• _SOURCE DOCUMENT_:

----

The wise of this world consider Biblical wisdom to be foolishness, but Paul says that “the foolishness of God is wiser than men” (I Cor 1:25).   

True wisdom begins with the Lord.  It involves His ways and His glory.  Earth, however, divorces God from wisdom.  In addition, true wisdom is more than knowledge.  It is more even than spiritual knowledge.  Wisdom involves living, not just knowing.  Wisdom entails the heart, not just the head.  Wisdom is practical, not just intellectual. 

The New Testament scholar who denies God has no wisdom.  The woman who understands the Atonement but never forgives her neighbor lacks wisdom.  The man who argues for the Resurrection but has a drinking problem lacks wisdom.  The parents who raise their children without the Lord lack wisdom, even if their children are well-behaved and make much money.

Life without the Lord is unwise, and spiritual knowledge without a righteous life is unwise.

True wisdom then has spiritual and practical components to it.  Remove God and you remove wisdom.  Remove the practical, and you remove wisdom.  Wisdom is God living His life through men.

Therefore, those people with the spiritual gift of wisdom are the people who apply Scripture to their lives.  They live it.  They are the people you go to when you want to know how to live.  These people give godly advice.  But their advice does not consist only of words.  Their lifestyle is itself godly advice.  You see their advice in their lives.

----

(Transcribed page contents)
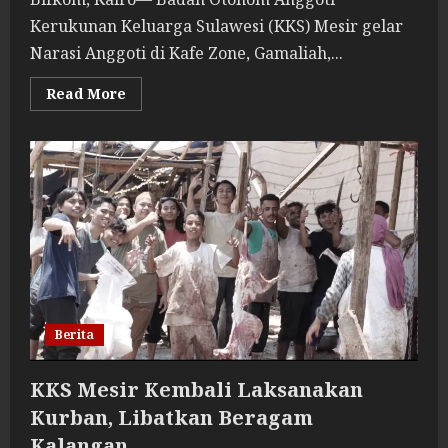
Kerukunan Keluarga Sulawesi (KKS) Mesir gelar
Narasi Anggoti di Kafe Zone, Gamaliah,...
Read
Read More
more
about
Narasi
Anggoti:
Wadah
Anggoti
KKS
Mesir
Berdiskusi
dan
Berekspresi
Berita
KKS Mesir Kembali Laksanakan
Kurban, Libatkan Beragam
Kalangan.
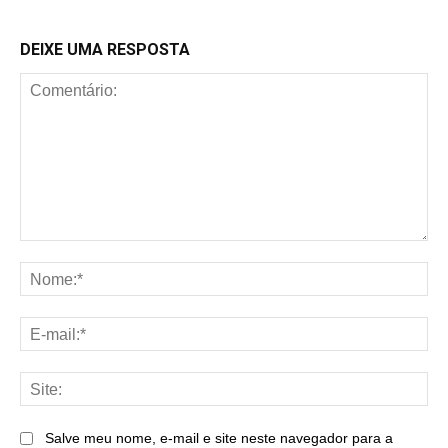
DEIXE UMA RESPOSTA
Comentário:
No
E-
mai
Sit
Salve meu nome, e-mail e site neste navegador para a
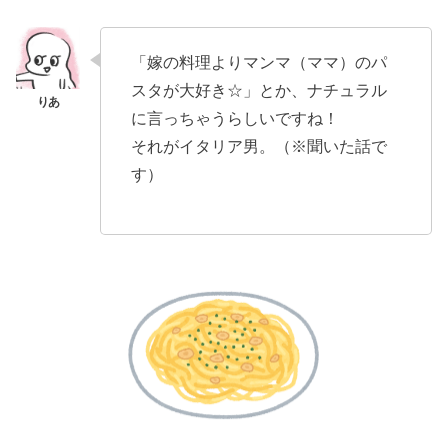
「嫁の料理よりマンマ（ママ）のパ
スタが大好き☆」とか、ナチュラル
に言っちゃうらしいですね！
それがイタリア男。（※聞いた話で
す）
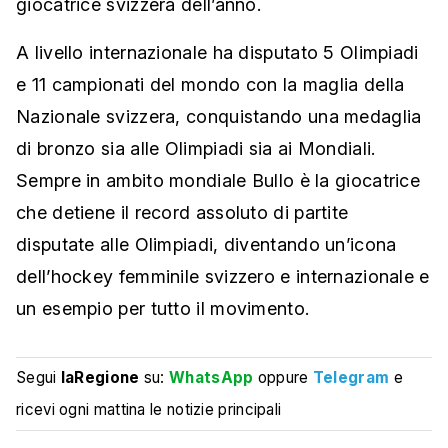
giocatrice svizzera dell’anno.
A livello internazionale ha disputato 5 Olimpiadi
e 11 campionati del mondo con la maglia della
Nazionale svizzera, conquistando una medaglia
di bronzo sia alle Olimpiadi sia ai Mondiali.
Sempre in ambito mondiale Bullo è la giocatrice
che detiene il record assoluto di partite
disputate alle Olimpiadi, diventando un’icona
dell’hockey femminile svizzero e internazionale e
un esempio per tutto il movimento.
Segui
laRegione
su:
WhatsApp
oppure
Telegram
e
ricevi ogni mattina le notizie principali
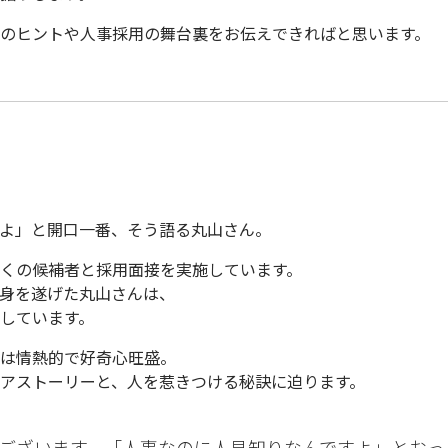
のヒントや人事採用の舞台裏をお伝えできればと思います。
よ
」と開口一番、そう語る丸山さん。
くの候補者と採用面接を実施しています。
身を遂げた丸山さんは、
しています。
は情熱的で好奇心旺盛。
アストーリーと、人を惹きつける秘訣に迫ります。
ございます。「人事なのに人見知りなんですよ」とおっ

----

• _TO DO_:
- 1) From the passage on wisdom, reproduce the part that opens with the words containing "True wisdom begins" and closes with "not just intellectual.".
- 2) What Bible reference does the passage on wisdom give for Paul's statement about the foolishness of God?
- 3) Does each statement below agree with the passage on wisdom? (a) True wisdom is more than knowledge. (b) Parents who raise well-behaved children without the Lord still have wisdom. (c) The advice of people with the spiritual gift of wisdom consists only of words.

• _SOLUTIONS IN ORDER_:
- 1)
True wisdom begins with the Lord.  It involves His ways and His glory.  Earth, however, divorces God from wisdom.  In addition, true wisdom is more than knowledge.  It is more even than spiritual knowledge.  Wisdom involves living, not just knowing.  Wisdom entails the heart, not just the head.  Wisdom is practical, not just intellectual.

- 2) I Cor 1:25

- 3)
(a) Yes: "true wisdom is more than knowledge."
(b) No: "The parents who raise their children without the Lord lack wisdom, even if their children are well-behaved and make much money."
(c) No: "But their advice does not consist only of words."